Louer sa maison de Pointe-au-Pic
Le témoin a aussi expliqué qu’il louait sa maison de Pointe-au-Pic, dans La Malbaie, pendant un peu plus d’un mois en été. Le «plus beau spot» de la région a reçu «des ministres, des maires et des élus».
Selon M. Cloutier, le péquiste Guy Chevrette, ministre des Transports entre 1998 et 2002, y a séjourné en 2004 ou 2005. Le maire de Boisbriand, Robert Poirier, a également séjourné dans la maison de M. Cloutier, tout comme Marcel Jetté, le maire de Sainte-Julienne, qui s’y est rendu avec sa famille puis avec son conseil municipal, pour ne nommer que ceux-ci.
La firme de génie Roche payait jusqu’à 10 000$ par mois pour louer sa résidence d’été de 11 chambres à coucher.
La moitié des contrats n’étaient pas conformes aux règles
L’homme de 73 ans qui s’est occupé du développement des affaires chez Roche a expliqué que dans la moitié des contrats, les firmes ne suivaient pas les règles.
«Dans 50%, on suivait les règles, mais l’autre 50%, on ne les suivait pas. Dans ce 50%, j’étais un spécialiste pour trouver les informations», a lancé celui qui a dit avoir permis à Roche de s’implanter dans 160 municipalités entre 1995 et 2005.
Selon lui, trouver cette information le plus rapidement possible était «la principale raison d’être pour un type comme [lui]».
Il a raconté que François Legault l’a déjà appelé pour l’informer des contrats à venir pour certaines municipalités comme Sainte-Julienne.
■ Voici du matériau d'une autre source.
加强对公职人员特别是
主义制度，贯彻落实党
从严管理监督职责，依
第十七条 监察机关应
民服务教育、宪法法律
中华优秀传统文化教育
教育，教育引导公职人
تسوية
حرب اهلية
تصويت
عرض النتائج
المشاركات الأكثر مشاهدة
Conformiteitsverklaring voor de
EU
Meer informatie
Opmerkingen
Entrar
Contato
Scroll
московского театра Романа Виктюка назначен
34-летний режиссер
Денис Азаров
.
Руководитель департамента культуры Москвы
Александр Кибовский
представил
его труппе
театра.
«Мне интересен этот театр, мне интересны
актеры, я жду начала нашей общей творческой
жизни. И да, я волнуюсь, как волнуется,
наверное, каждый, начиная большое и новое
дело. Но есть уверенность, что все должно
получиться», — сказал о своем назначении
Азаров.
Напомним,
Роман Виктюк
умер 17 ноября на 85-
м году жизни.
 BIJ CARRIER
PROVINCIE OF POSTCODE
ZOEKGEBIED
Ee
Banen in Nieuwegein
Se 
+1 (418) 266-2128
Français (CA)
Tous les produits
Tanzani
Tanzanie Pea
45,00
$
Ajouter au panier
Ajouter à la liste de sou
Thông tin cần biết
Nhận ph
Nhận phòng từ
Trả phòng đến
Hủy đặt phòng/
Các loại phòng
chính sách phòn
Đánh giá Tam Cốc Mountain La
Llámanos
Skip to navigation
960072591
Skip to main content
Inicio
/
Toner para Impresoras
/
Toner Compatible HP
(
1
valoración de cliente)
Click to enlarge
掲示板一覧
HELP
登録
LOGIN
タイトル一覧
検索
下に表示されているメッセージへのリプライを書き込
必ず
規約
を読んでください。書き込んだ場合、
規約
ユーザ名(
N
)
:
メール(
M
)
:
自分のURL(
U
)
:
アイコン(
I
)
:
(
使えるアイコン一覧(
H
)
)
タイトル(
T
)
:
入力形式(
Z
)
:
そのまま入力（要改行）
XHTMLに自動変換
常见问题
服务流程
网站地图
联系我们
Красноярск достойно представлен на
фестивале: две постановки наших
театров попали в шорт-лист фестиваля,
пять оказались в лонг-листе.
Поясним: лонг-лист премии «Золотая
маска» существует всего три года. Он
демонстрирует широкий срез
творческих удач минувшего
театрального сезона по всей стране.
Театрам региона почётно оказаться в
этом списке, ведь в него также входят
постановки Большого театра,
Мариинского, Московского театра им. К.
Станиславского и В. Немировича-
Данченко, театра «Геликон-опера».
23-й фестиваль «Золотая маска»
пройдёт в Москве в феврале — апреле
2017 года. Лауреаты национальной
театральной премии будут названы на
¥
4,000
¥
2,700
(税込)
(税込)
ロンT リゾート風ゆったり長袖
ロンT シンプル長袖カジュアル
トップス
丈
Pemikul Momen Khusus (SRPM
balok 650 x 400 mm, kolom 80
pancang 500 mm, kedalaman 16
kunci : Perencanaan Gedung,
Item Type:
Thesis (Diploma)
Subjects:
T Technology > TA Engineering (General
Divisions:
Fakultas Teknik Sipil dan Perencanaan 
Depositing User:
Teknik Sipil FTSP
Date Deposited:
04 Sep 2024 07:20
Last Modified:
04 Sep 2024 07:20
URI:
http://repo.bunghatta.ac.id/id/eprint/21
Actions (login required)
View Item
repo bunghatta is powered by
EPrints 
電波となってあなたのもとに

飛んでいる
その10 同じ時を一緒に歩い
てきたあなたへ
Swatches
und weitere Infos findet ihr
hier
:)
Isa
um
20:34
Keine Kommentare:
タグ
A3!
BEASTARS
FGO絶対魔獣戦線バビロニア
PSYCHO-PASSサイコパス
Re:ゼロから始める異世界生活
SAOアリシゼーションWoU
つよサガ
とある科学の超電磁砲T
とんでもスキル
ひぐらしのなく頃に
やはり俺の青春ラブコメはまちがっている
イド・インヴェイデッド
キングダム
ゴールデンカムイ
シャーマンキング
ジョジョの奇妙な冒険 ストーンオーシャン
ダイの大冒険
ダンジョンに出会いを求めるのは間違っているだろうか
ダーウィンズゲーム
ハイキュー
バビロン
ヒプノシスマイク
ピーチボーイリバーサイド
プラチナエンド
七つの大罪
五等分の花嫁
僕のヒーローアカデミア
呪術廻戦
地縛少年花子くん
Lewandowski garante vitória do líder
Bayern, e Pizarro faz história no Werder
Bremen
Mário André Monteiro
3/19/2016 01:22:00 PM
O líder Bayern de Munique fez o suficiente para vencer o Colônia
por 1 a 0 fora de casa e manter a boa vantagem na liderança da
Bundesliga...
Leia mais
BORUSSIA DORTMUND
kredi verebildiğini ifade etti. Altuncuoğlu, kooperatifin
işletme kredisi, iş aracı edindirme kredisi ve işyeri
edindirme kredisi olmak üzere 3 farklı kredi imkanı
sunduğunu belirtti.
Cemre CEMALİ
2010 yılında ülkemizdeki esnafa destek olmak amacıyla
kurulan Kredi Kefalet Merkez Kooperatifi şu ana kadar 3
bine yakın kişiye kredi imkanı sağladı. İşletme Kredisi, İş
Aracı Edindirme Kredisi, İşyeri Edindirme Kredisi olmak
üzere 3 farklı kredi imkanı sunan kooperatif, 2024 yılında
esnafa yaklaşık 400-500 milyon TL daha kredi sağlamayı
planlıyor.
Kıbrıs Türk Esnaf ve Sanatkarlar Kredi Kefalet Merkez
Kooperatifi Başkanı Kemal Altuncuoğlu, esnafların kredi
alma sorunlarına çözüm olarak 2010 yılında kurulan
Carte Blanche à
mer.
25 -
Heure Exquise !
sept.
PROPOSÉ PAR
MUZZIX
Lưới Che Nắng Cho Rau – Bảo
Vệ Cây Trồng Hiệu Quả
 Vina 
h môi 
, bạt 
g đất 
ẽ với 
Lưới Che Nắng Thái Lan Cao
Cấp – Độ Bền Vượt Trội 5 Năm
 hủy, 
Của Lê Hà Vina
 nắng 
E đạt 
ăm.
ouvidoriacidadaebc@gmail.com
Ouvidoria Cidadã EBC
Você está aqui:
Avec cette information, il contactait le maire de la municipalité concernée pour s’assurer d’avoir les mandats reliés à ces contrats.
M. Cloutier a raconté qu’il organisait des cocktails, dont un annuel au Stade olympique, où il invitait des ministres et des maires «pour les mettre en contacts».
«Je disais aux maires: ton dossier [dont] tu nous as parlé… si tu veux le finir, viens à la soirée de Roche, Mme Harel (ministre des Affaires municipales entre 1998 et 2002) va être là et tu vas pouvoir lui parler de la subvention», a-t-il affirmé, expliquant que ces soirées pouvaient couter jusqu’à 140 000$. Tous les convives savaient qu’ils étaient invités par Roche.
«Gérald Tremblay avait sa lettre quand il est venu», a-t-il dit, contredisant ainsi l’ex-maire de Montréal.
La commission a déposé une vidéo d’une de ces soirées, en 2004, à laquelle ont assisté de nombreux élus, dont les libéraux Jean-Marc Fournier, Tony Tomassi, Michel Bissonnet et Jacques Dupuis.
Le maire Gérald Tremblay, Frank Zampino, Francine Sénécal, Michel Prescott, Louise O’Sullivan, Helen Fotopoulos, Alan de Sousa, Cosmo Maciocia, Carol Beaupré et Marcel Tremblay ont aussi assisté à la soirée
«Je ne sais pas s’il reste encore quelqu’un à la Ville de Montréal», a lancé l’ex-joueur du Canadien de Montréal Pierre Bouchard, qui animait la soirée.